▸ **Provided data**:

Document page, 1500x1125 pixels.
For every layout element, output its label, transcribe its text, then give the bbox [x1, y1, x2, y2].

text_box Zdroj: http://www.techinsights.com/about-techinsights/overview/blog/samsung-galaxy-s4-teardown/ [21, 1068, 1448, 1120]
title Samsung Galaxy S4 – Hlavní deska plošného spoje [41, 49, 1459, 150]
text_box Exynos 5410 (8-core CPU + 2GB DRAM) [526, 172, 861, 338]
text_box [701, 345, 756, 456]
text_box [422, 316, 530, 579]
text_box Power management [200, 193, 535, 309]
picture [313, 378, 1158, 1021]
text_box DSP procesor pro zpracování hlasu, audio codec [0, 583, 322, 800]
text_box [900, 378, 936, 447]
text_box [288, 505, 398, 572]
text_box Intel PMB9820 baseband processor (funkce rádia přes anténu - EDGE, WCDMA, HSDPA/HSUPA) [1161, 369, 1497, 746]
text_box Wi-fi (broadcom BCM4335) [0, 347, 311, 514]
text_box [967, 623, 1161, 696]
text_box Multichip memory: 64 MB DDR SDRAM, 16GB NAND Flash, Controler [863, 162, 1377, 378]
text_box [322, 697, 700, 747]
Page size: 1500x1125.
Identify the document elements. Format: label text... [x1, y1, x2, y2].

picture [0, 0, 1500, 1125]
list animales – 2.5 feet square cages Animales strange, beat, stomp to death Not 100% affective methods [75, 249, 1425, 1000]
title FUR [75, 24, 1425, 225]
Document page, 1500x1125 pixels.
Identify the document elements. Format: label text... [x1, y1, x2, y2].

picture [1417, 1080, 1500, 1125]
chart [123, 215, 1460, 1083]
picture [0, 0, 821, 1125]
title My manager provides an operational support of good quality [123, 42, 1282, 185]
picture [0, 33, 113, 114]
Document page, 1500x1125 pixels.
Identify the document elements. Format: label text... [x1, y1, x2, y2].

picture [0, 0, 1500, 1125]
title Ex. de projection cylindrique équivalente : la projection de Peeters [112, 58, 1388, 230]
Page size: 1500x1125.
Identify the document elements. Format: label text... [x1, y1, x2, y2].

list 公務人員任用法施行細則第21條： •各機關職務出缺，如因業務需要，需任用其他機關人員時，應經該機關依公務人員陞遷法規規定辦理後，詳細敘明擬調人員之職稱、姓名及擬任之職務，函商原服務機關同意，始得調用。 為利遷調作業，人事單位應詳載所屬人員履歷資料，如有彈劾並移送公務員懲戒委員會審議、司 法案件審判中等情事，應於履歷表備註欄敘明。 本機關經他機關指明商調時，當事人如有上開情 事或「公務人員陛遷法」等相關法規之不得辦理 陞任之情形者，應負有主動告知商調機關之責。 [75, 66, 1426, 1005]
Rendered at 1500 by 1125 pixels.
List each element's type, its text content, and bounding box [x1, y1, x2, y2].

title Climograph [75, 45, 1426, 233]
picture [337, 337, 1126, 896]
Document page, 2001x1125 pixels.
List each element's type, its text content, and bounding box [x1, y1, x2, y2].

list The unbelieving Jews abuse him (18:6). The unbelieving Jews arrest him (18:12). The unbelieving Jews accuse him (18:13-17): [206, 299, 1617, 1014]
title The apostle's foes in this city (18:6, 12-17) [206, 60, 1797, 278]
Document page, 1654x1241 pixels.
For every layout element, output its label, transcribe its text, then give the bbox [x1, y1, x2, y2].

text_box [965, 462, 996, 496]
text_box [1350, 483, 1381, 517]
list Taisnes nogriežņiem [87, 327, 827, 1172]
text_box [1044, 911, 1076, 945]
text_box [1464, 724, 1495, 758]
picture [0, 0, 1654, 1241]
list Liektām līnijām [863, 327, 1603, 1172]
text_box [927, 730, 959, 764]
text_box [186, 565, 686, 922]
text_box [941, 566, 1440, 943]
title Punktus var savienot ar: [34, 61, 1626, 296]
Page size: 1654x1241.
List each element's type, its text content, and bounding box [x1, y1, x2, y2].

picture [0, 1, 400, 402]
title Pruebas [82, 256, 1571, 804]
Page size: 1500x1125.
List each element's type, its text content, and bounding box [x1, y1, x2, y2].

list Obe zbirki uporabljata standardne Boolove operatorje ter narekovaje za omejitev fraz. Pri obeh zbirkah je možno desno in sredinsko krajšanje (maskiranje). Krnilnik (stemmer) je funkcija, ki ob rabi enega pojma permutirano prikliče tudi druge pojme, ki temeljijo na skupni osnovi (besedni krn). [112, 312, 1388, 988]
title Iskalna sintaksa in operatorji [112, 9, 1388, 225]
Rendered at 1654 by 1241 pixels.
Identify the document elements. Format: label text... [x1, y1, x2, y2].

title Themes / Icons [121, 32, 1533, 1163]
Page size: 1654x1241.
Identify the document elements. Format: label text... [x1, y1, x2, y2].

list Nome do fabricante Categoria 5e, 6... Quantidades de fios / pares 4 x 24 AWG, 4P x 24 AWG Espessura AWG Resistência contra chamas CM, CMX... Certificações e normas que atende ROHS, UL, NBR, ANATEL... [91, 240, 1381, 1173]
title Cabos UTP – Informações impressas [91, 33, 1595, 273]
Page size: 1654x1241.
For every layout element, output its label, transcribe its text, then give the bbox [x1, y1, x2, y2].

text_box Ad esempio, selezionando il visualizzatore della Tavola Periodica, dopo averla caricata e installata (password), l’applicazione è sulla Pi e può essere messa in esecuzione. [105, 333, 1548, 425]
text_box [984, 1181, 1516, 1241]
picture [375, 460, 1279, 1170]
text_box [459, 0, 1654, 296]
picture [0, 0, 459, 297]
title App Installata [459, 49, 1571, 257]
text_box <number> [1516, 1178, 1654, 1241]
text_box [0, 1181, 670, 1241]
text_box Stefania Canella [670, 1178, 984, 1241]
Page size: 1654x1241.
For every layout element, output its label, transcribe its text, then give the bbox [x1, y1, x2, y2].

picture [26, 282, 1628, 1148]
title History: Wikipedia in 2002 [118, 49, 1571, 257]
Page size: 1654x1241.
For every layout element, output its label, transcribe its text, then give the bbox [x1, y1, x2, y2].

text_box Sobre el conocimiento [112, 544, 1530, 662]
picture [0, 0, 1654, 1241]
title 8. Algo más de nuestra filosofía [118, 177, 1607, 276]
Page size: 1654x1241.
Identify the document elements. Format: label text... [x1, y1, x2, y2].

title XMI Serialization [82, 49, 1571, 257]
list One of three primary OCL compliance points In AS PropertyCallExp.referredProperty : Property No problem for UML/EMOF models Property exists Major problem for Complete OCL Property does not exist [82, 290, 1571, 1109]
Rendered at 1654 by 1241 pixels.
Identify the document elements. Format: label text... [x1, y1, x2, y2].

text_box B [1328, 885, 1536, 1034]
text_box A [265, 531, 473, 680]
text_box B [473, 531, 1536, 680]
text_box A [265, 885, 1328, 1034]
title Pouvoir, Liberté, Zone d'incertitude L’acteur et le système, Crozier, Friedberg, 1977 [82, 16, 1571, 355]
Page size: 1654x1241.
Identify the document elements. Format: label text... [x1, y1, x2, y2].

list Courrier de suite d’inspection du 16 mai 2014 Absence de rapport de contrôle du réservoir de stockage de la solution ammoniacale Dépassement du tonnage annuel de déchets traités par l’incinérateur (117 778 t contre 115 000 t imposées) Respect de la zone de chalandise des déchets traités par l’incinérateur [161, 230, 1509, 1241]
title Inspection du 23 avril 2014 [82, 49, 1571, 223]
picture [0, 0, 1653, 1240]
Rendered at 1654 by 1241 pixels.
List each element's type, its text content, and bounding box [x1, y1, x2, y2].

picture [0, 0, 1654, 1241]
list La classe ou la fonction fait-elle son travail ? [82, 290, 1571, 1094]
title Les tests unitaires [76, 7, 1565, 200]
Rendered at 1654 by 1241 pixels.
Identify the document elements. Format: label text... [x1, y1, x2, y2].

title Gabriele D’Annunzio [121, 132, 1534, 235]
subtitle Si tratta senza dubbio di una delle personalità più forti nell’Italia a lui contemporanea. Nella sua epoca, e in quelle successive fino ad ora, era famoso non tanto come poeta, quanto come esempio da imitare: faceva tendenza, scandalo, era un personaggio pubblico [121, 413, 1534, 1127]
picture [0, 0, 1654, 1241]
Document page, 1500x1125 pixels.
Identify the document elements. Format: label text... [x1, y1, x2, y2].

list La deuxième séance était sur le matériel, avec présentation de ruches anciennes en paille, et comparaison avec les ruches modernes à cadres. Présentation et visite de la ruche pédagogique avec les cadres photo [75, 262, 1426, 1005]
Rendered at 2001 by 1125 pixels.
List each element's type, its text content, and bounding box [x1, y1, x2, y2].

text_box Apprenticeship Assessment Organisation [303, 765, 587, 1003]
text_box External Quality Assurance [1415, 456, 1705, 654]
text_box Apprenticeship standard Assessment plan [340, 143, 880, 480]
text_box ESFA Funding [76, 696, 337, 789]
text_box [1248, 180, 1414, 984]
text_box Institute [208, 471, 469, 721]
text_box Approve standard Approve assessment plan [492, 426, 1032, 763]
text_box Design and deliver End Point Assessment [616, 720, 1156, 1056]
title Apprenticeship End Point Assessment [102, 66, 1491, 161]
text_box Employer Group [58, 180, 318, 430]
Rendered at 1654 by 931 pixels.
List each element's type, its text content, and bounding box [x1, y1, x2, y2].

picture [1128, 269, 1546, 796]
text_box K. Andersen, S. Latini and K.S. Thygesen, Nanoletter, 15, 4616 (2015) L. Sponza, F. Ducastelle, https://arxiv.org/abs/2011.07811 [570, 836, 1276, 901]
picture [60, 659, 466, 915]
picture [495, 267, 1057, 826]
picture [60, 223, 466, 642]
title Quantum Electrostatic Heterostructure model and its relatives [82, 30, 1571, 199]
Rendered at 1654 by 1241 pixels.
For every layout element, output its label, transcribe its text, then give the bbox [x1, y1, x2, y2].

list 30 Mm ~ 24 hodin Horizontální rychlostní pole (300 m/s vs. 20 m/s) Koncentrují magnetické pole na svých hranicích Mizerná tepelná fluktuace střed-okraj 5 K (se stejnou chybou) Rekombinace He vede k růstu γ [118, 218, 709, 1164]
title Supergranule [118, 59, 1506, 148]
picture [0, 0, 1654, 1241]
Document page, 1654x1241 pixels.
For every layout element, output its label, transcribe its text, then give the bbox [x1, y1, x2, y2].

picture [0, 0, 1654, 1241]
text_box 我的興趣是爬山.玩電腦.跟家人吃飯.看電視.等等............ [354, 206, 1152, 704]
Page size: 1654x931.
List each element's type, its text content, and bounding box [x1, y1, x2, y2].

▸ **Job**: Please output the stretch from the start of the rows above through the line containing "text_box [288, 505, 398, 572]" as a Markdown table with the columns No. and Line, numbering each line and leaving out blank lines.

▸ **Complete response**:
| No. | Line |
|---|---|
| 1 | Document page, 1500x1125 pixels. |
| 2 | For every layout element, output its label, transcribe its text, then give the bbox [x1, y1, x2, y2]. |
| 3 | text_box Zdroj: http://www.techinsights.com/about-techinsights/overview/blog/samsung-galaxy-s4-teardown/ [21, 1068, 1448, 1120] |
| 4 | title Samsung Galaxy S4 – Hlavní deska plošného spoje [41, 49, 1459, 150] |
| 5 | text_box Exynos 5410 (8-core CPU + 2GB DRAM) [526, 172, 861, 338] |
| 6 | text_box [701, 345, 756, 456] |
| 7 | text_box [422, 316, 530, 579] |
| 8 | text_box Power management [200, 193, 535, 309] |
| 9 | picture [313, 378, 1158, 1021] |
| 10 | text_box DSP procesor pro zpracování hlasu, audio codec [0, 583, 322, 800] |
| 11 | text_box [900, 378, 936, 447] |
| 12 | text_box [288, 505, 398, 572] |